── Rows ──

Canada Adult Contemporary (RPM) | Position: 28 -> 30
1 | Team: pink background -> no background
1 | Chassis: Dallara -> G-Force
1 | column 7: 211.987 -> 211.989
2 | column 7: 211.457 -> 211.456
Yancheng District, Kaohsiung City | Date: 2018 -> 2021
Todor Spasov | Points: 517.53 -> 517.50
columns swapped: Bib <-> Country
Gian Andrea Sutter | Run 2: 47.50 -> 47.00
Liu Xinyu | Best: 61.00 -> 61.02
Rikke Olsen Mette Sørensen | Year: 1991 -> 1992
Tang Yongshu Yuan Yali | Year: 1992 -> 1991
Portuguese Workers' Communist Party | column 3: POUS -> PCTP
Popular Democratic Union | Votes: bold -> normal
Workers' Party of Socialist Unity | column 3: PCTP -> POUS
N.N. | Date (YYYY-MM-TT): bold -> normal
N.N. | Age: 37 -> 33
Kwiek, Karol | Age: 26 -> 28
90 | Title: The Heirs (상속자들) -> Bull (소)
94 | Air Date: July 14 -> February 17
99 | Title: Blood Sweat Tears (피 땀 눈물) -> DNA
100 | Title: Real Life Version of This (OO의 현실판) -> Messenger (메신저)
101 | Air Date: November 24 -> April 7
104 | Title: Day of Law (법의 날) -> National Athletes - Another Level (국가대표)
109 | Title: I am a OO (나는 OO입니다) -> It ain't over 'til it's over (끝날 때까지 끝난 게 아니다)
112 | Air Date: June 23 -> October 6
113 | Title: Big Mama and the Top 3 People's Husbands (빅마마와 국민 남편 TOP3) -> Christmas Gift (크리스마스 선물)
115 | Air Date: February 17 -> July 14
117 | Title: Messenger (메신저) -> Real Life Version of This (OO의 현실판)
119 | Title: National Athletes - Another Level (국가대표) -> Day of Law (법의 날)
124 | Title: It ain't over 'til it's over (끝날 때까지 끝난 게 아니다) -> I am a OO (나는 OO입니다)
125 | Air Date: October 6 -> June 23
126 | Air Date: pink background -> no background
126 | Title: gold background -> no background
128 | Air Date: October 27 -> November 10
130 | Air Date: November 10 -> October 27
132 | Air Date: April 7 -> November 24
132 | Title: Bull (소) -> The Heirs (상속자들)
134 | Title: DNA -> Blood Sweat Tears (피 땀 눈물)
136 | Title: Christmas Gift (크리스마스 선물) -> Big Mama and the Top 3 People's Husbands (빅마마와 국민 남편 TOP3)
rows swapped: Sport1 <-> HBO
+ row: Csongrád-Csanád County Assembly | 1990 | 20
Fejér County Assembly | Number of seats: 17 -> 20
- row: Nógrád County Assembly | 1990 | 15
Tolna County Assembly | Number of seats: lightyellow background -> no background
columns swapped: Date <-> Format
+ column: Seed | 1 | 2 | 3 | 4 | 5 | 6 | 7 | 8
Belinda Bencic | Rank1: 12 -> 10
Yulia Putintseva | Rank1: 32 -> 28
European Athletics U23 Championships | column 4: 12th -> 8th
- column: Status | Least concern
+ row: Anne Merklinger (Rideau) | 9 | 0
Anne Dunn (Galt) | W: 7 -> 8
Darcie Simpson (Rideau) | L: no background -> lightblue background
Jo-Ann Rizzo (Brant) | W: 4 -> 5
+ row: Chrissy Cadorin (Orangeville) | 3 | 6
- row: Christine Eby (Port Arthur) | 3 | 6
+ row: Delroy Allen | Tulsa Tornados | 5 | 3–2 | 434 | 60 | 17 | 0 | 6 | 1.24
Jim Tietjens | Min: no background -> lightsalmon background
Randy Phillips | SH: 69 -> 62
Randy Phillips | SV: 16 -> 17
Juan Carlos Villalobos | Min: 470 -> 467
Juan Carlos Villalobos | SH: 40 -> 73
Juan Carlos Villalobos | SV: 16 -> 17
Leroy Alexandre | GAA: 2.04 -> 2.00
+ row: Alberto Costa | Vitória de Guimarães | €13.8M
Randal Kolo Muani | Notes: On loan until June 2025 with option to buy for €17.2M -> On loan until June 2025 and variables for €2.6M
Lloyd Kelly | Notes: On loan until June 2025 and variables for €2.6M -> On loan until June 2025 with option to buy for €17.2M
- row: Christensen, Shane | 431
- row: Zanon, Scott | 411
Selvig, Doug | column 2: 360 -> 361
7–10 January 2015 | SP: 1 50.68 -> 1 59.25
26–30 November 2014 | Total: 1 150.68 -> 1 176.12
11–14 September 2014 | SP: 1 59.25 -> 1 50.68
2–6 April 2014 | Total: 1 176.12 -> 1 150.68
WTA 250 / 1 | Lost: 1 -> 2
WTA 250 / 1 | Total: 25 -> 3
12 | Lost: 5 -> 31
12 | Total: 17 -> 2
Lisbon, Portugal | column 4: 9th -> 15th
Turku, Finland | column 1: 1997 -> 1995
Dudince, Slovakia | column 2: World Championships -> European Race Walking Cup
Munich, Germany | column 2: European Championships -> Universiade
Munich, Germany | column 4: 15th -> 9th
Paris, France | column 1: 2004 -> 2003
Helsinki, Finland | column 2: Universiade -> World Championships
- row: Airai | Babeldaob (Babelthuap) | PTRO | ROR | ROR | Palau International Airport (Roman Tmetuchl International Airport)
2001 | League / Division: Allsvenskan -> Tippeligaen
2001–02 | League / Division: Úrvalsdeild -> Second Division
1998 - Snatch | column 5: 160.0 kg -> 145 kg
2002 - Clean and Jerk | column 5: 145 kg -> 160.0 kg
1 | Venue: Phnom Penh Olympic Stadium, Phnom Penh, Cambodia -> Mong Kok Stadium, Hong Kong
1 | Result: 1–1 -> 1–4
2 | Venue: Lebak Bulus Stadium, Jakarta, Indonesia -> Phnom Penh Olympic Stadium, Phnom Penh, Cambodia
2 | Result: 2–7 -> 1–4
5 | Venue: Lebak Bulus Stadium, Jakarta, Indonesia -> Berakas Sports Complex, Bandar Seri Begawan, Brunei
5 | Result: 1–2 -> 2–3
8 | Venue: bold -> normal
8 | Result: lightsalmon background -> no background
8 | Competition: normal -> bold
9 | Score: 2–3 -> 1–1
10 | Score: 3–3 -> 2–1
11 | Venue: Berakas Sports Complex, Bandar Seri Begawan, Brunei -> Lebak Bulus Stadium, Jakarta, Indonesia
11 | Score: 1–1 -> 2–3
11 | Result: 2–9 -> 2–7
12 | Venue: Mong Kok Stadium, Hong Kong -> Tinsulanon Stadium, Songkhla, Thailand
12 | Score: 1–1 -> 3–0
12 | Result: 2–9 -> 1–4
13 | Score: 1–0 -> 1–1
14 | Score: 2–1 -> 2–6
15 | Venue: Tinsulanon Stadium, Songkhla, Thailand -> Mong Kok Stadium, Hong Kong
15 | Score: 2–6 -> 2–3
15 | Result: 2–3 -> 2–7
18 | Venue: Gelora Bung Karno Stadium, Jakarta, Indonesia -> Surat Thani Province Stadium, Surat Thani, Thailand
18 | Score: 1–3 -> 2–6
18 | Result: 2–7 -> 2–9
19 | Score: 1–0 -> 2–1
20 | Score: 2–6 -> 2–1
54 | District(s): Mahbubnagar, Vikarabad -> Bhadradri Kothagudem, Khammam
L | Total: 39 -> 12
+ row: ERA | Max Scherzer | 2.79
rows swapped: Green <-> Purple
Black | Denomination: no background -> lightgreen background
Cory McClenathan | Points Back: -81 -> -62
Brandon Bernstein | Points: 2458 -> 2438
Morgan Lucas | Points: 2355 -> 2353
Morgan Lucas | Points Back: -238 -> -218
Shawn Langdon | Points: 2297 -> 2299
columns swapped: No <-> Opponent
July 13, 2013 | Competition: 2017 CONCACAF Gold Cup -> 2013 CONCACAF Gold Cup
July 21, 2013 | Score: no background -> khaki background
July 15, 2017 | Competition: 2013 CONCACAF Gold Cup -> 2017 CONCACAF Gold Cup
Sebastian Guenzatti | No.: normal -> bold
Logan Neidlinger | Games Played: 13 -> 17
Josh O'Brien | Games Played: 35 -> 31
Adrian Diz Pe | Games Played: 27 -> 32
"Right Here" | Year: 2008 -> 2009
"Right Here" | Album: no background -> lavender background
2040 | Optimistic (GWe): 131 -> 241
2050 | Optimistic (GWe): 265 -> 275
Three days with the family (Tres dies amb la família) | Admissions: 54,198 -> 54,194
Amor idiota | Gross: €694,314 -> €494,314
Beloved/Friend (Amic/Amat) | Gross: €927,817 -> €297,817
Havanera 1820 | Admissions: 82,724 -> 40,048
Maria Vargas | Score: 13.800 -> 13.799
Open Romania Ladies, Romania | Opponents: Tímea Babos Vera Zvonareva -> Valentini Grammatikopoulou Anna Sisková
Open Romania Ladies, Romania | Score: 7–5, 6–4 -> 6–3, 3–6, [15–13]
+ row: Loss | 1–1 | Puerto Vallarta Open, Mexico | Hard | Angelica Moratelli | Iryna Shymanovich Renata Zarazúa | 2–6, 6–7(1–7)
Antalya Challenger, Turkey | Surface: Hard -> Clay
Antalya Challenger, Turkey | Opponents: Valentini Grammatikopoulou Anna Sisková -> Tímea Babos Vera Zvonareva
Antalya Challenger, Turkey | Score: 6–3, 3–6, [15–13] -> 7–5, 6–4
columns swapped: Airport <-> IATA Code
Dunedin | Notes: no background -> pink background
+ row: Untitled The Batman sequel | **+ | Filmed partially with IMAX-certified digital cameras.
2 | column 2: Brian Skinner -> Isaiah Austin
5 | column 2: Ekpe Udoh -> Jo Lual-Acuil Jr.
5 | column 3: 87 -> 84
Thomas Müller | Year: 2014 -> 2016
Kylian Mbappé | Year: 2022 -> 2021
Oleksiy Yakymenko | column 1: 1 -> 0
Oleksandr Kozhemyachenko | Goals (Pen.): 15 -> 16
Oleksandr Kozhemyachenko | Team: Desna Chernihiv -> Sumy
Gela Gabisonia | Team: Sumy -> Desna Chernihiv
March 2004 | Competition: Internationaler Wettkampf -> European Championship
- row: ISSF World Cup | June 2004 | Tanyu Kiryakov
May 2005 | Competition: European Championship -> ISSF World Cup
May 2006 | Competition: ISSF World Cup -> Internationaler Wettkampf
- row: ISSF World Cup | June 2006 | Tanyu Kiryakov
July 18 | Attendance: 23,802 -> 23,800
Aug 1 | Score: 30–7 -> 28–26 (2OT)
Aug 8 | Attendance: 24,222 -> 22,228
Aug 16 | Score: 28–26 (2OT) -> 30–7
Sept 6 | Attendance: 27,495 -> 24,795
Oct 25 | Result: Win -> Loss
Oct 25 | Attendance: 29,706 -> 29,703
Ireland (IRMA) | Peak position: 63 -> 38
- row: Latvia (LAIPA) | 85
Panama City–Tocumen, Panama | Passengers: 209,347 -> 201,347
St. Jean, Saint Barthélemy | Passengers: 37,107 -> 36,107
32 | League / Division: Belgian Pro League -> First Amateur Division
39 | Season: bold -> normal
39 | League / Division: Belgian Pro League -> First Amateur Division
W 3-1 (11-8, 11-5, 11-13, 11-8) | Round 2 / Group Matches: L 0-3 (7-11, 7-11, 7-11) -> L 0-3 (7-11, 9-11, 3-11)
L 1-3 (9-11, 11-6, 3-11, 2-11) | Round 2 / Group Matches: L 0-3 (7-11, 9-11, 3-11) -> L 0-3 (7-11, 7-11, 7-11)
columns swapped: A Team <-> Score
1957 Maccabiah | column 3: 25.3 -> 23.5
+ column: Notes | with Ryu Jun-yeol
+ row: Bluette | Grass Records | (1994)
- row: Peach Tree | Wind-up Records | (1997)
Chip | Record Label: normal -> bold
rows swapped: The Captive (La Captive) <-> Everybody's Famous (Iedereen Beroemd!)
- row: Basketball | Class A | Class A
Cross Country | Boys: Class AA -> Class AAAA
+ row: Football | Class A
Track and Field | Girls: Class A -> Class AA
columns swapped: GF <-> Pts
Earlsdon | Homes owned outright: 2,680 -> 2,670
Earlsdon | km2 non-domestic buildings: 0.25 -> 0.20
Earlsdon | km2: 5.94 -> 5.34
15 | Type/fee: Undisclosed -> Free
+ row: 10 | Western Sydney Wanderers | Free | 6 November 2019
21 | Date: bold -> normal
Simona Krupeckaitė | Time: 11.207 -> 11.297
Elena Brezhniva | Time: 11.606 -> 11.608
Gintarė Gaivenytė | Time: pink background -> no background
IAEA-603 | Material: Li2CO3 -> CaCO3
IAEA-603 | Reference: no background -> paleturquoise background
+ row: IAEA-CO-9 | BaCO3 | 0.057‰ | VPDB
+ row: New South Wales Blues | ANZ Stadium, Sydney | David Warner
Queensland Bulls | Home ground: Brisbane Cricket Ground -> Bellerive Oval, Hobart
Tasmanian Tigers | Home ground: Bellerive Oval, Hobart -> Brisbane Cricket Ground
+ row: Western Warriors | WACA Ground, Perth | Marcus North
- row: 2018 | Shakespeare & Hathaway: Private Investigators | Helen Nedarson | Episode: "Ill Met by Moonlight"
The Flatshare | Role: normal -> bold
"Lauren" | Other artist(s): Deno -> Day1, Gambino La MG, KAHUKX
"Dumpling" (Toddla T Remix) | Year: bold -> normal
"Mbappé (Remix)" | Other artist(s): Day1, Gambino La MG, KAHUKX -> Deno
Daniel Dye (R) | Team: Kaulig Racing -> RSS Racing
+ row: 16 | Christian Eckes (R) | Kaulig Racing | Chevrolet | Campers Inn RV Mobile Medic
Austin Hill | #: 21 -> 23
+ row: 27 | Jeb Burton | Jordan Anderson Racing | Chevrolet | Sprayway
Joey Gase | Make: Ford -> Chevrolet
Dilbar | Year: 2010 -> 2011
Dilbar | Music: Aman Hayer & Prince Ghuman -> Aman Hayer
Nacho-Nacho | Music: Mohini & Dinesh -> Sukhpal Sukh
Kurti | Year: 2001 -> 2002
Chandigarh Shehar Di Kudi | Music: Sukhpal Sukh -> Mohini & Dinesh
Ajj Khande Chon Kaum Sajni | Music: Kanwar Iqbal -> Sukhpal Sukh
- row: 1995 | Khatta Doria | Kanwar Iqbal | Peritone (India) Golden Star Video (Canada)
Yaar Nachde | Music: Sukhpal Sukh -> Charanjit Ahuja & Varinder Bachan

───

● **Directions**: Copy out the entries from the first line through the line containing "Tang Yongshu Yuan Yali | Year: 1992 -> 1991", both included, with each line unchanged.

● **Answer to the task**:
Canada Adult Contemporary (RPM) | Position: 28 -> 30
1 | Team: pink background -> no background
1 | Chassis: Dallara -> G-Force
1 | column 7: 211.987 -> 211.989
2 | column 7: 211.457 -> 211.456
Yancheng District, Kaohsiung City | Date: 2018 -> 2021
Todor Spasov | Points: 517.53 -> 517.50
columns swapped: Bib <-> Country
Gian Andrea Sutter | Run 2: 47.50 -> 47.00
Liu Xinyu | Best: 61.00 -> 61.02
Rikke Olsen Mette Sørensen | Year: 1991 -> 1992
Tang Yongshu Yuan Yali | Year: 1992 -> 1991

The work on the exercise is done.